Hi again @unclewebb , so I have experienced that undervolting the i5-8250U to -70mV works fine but when in heavy gaming, or just after closing a game, the computer goes blue screen. 

Recently, I saw a piece of tech news about the update on Throttlestop and came to TechPowerUp to read the update details. And I saw this "added feature to increase CPU voltage at 800 MHz for improved stability when undervolting.". Can this update save my laptop from going blue screen? How can I try it?

Thanks for helping.


----------



## unclewebb (Apr 14, 2022)

muhlisgursoy said:


> Can this update save my laptop from going blue screen?


Unfortunately, the new 800 MHz voltage boost feature only seems to work on 10th Gen and newer K series CPUs. Your 8th Gen U series CPU is not supported.

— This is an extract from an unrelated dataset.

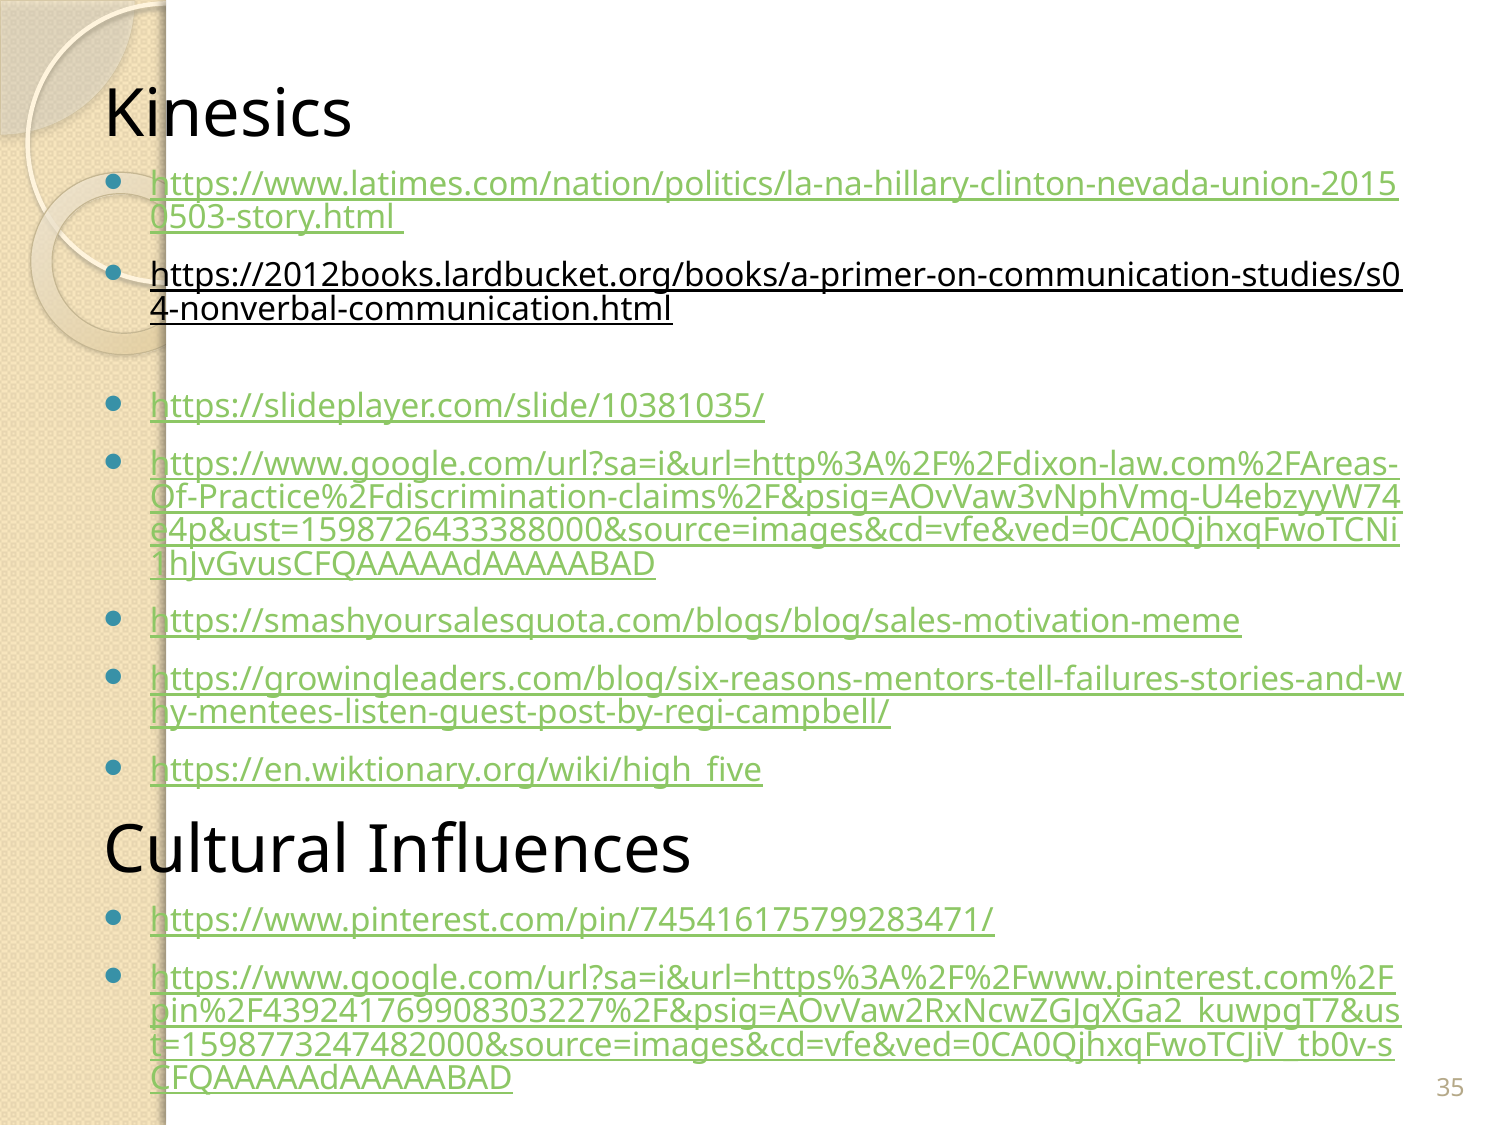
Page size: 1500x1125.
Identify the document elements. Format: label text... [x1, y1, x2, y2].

slide_number 35 [1413, 1034, 1488, 1113]
list Kinesics https://www.latimes.com/nation/politics/la-na-hillary-clinton-nevada-union-20150503-story.html https://2012books.lardbucket.org/books/a-primer-on-communication-studies/s04-nonverbal-communication.html https://slideplayer.com/slide/10381035/ https://www.google.com/url?sa=i&url=http%3A%2F%2Fdixon-law.com%2FAreas-Of-Practice%2Fdiscrimination-claims%2F&psig=AOvVaw3vNphVmq-U4ebzyyW74e4p&ust=1598726433388000&source=images&cd=vfe&ved=0CA0QjhxqFwoTCNi1hJvGvusCFQAAAAAdAAAAABAD https://smashyoursalesquota.com/blogs/blog/sales-motivation-meme https://growingleaders.com/blog/six-reasons-mentors-tell-failures-stories-and-why-mentees-listen-guest-post-by-regi-campbell/ https://en.wiktionary.org/wiki/high_five Cultural Influences https://www.pinterest.com/pin/745416175799283471/ https://www.google.com/url?sa=i&url=https%3A%2F%2Fwww.pinterest.com%2Fpin%2F439241769908303227%2F&psig=AOvVaw2RxNcwZGJgXGa2_kuwpgT7&ust=1598773247482000&source=images&cd=vfe&ved=0CA0QjhxqFwoTCJiV_tb0v-sCFQAAAAAdAAAAABAD [75, 62, 1425, 1005]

If a computer crashes when a game ends then the voltage you are using is not enough. A voltage that works well at full load might not be enough when you are idle. This is especially true for Intel's U series CPUs. These CPUs are already low power CPUs. When you undervolt them too much, they can become unstable when lightly loaded. An undervolt of -70 mV is too much for your CPU. Try using -60 mV or -50 mV instead.


----------



## GETOREDH20 (May 7, 2022)

muhlisgursoy said:


> Finally, the video is here. I finished 2 days ago but Youtube took 2 days to process the 4K video, so I premiered it today (it's Turkish btw).
> 
> 
> 
> ...


Will you put eng subtitles? Your research is awesome but I don't speak Turkish


----------



## muhlisgursoy (May 8, 2022)

GETOREDH20 said:


> Will you put eng subtitles? Your research is awesome but I don't speak Turkish


Sorry for the late response. This is the first time a subtitle request I achieved  I added the English subtitles. Thanks for your interest.



unclewebb said:


> An undervolt of -70 mV is too much for your CPU. Try using -60 mV or -50 mV instead.


-60 mV solved the problem. Before this, even -40 mV caused blue screen and I found that undervolting Intel iGPU may be causing it. So I only undervolt CPU core and cache now and I don't longer have any BSODs.


----------



## (00) (May 9, 2022)

muhlisgursoy said:


> @unclewebb at 0:15


I like any post or video that gives *unclewebb* thanks for his hard work. He deserves much more.

Thank you Sensei m(_ _)m


----------